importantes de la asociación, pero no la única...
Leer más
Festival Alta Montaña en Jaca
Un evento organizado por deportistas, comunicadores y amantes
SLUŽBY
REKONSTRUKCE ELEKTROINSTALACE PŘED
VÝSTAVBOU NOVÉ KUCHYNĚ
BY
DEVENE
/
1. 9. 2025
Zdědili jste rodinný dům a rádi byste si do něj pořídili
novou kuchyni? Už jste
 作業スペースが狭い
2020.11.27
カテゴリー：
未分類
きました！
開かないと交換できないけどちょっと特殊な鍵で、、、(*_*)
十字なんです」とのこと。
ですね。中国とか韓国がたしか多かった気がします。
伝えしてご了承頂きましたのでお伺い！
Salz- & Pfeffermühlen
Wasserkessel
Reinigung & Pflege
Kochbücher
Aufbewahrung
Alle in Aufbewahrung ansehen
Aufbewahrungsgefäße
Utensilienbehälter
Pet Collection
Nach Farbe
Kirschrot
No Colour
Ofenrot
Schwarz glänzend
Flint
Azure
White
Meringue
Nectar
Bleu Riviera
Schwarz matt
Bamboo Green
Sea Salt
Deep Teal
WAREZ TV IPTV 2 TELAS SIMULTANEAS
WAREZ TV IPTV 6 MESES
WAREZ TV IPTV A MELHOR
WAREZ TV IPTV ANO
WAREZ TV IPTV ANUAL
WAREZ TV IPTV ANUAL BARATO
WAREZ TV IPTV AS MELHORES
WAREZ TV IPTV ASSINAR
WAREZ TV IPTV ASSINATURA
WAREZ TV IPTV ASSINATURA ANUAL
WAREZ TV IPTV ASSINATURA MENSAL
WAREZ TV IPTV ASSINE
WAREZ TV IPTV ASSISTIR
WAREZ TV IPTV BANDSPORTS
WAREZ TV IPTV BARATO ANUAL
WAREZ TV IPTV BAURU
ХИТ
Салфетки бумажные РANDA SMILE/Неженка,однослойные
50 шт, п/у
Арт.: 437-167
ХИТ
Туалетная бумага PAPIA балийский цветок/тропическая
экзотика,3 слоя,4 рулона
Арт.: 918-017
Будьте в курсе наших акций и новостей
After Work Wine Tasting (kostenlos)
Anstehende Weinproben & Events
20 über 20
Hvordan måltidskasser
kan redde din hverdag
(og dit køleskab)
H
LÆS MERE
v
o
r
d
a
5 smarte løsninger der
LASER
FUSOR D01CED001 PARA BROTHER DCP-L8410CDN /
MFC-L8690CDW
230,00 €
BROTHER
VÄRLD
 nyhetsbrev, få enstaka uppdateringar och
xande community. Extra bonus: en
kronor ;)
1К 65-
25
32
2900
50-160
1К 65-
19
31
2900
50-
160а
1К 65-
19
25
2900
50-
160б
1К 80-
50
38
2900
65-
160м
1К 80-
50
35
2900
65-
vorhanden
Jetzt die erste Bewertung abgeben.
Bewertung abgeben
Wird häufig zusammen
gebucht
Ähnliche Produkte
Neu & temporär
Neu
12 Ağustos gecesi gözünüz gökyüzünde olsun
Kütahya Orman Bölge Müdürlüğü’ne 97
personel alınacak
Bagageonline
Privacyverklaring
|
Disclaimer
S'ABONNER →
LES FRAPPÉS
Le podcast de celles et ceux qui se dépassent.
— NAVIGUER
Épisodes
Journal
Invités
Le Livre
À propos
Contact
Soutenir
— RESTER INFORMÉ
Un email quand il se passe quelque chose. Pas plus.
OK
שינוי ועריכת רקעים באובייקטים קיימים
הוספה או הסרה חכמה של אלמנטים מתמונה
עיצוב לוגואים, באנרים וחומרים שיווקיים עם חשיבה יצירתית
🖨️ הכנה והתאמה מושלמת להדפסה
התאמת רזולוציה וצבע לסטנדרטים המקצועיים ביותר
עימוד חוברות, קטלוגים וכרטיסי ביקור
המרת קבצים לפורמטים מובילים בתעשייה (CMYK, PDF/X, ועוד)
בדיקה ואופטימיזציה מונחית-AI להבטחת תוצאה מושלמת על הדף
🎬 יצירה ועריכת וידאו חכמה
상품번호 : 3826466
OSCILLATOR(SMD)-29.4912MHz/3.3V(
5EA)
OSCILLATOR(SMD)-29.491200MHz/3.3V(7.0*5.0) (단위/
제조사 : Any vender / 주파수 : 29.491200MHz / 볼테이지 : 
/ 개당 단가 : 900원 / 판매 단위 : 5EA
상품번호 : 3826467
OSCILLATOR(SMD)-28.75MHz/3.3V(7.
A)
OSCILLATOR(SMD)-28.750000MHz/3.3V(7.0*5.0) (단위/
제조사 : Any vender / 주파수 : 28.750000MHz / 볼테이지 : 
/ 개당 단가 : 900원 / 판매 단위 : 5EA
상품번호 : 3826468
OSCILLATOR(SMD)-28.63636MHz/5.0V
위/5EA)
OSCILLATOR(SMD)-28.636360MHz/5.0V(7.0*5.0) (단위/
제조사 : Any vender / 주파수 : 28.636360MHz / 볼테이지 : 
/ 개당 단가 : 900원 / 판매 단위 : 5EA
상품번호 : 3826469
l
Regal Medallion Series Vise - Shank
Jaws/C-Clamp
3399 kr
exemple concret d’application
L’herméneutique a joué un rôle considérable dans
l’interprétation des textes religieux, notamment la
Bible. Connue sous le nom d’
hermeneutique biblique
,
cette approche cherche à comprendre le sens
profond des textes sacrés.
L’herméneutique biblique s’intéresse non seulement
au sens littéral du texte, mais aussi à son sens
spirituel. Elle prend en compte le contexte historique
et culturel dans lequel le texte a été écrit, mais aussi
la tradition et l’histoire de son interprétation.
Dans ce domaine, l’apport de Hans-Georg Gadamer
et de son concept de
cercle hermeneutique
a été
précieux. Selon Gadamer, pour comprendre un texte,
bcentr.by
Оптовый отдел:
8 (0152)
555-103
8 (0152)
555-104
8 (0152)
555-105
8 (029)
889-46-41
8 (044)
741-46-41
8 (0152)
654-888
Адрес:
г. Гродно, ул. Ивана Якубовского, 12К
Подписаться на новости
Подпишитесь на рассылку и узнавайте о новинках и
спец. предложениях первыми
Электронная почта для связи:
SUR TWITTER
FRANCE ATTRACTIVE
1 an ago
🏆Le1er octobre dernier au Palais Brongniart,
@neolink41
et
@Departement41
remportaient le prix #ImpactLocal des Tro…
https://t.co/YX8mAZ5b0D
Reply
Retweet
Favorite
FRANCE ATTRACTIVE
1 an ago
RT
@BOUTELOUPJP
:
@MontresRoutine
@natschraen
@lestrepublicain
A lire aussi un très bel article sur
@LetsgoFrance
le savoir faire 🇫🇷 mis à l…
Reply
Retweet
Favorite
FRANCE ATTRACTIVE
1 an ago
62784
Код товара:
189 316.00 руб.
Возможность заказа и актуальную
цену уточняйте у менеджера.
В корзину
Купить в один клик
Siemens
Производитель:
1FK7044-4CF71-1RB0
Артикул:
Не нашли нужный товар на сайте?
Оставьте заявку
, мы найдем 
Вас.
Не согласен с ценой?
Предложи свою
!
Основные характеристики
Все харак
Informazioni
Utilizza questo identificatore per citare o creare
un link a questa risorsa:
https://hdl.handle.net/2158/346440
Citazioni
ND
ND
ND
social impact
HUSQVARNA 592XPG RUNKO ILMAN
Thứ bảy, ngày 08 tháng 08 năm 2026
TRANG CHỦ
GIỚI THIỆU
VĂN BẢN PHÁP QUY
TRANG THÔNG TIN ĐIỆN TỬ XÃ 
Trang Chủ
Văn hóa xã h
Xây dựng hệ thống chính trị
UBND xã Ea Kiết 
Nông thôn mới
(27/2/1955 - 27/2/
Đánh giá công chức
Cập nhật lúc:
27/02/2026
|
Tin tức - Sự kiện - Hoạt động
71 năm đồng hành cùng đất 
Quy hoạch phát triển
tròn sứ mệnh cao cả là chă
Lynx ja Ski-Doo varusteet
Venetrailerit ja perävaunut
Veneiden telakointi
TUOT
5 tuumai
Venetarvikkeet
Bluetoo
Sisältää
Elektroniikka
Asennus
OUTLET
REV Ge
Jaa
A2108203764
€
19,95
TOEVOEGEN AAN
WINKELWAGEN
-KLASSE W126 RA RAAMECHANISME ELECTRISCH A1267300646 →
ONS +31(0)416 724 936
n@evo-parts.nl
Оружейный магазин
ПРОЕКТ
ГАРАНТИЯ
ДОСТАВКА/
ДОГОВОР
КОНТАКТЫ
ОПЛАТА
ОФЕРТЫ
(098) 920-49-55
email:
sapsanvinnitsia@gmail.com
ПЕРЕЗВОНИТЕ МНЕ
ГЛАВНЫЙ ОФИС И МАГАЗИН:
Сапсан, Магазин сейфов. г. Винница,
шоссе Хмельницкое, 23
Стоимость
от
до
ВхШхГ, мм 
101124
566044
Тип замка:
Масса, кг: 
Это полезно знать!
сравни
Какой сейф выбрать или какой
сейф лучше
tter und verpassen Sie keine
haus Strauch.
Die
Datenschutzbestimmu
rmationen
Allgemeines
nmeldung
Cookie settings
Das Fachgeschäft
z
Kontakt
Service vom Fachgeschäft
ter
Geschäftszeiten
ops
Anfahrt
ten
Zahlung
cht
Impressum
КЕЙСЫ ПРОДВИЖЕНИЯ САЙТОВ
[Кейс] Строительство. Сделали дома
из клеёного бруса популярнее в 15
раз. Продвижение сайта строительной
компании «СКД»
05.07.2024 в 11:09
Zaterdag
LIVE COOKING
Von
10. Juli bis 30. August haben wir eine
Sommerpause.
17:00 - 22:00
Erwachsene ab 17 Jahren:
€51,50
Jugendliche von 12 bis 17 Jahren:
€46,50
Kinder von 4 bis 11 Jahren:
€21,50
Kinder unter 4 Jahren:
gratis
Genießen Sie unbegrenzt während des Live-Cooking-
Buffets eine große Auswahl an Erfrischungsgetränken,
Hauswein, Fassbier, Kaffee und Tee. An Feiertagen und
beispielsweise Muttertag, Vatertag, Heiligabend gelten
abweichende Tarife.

### Task to carry out
Among the records, find the lines that contain "comprendre" and copy each of them.

### Response
cette approche cherche à comprendre le sens
précieux. Selon Gadamer, pour comprendre un texte,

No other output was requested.